There's a fast descent from the moor down into Egton before the switch back up on Egton High Moor. Now the Romans knew a thing or two about building roads but for this one they must have used the B team as they left a legacy of repairs for North Yorkshire Council with the peat ground beneath being a constant cause of pot holes. The Council are on the case however and work is underway on repairs. As befits a Roman road it's the only straight one around and it takes riders down through Stape, then across to Cropton before heading north again to Rosedale.

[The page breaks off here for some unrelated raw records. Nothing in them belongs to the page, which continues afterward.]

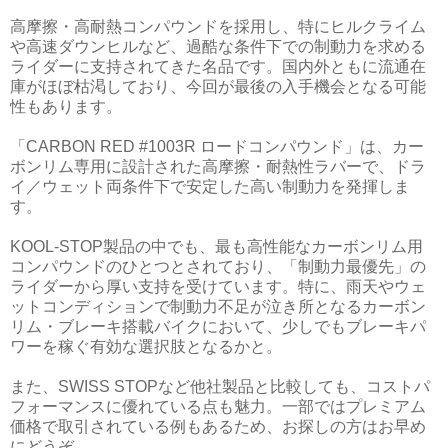
高摩擦・高耐熱コンパウンドを採用し、特にヒルクライム
や高速ダウンヒルなど、過酷な条件下での制動力を求める
ライダーに支持されてきた名品です。国内外ともに流通在
庫がほぼ枯渇しており、今回が最後の入手機会となる可能
性もあります。
「CARBON RED #1003R ロードコンパウンド」は、カー
ボンリム専用に設計された高摩擦・耐熱性ラバーで、ドラ
イ／ウェット両条件下で安定した高い制動力を発揮しま
す。
KOOL-STOP製品の中でも、最も高性能なカーボンリム用
コンパウンドのひとつとされており、「制動力最優先」の
ライダーから厚い支持を受けています。特に、雨天やウェ
ットコンディションで制動力不足が泣き所となるカーボン
リム・ブレーキ搭載バイクにおいて、少しでもブレーキパ
ワーを稼ぐ有効な選択肢となるかと。
また、SWISS STOPなど他社製品と比較しても、コストパ
フォーマンスに優れている点も魅力。一部ではプレミアム
価格で取引されている例もあるため、お探しの方はお早め
にどうぞ。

Mention of that name is enough to send many hearts pounding as in true word association Rosedale conjures up Rosedale Chimney Bank. Widely regarded as one of the toughest climbs in Britain it has the added ingredient of an initial one in three hairpin ramp and the hope of meeting nothing coming the other way as you seek the best line. This is the climb that has reduced top professionals to walking so there's no disgrace in not making it without stopping. You are encouraged to do that at the summit where there's a water stop and sure to be a gathering of spectators witnessing one of the very best view in Britain.
Well that's the last of the monument climbs it's now on to Hutton-le-Hole and the last feed stop at the Folk Museum and a chance to catch up with riders on other routes There are a few more stings to the tail as the route winds its way south through Ryedale before the final sting at Ampleforth. Nestling in the hillside Ampleforth Abbey and College is certainly impressive and the long drag up to the finish gives you plenty of time to take it all in.
Waiting to greet riders is a meal and this year's t-shirt that proudly features Help for Heroes. What you'll take with you is the lasting memory of a unique experience until the next one that is!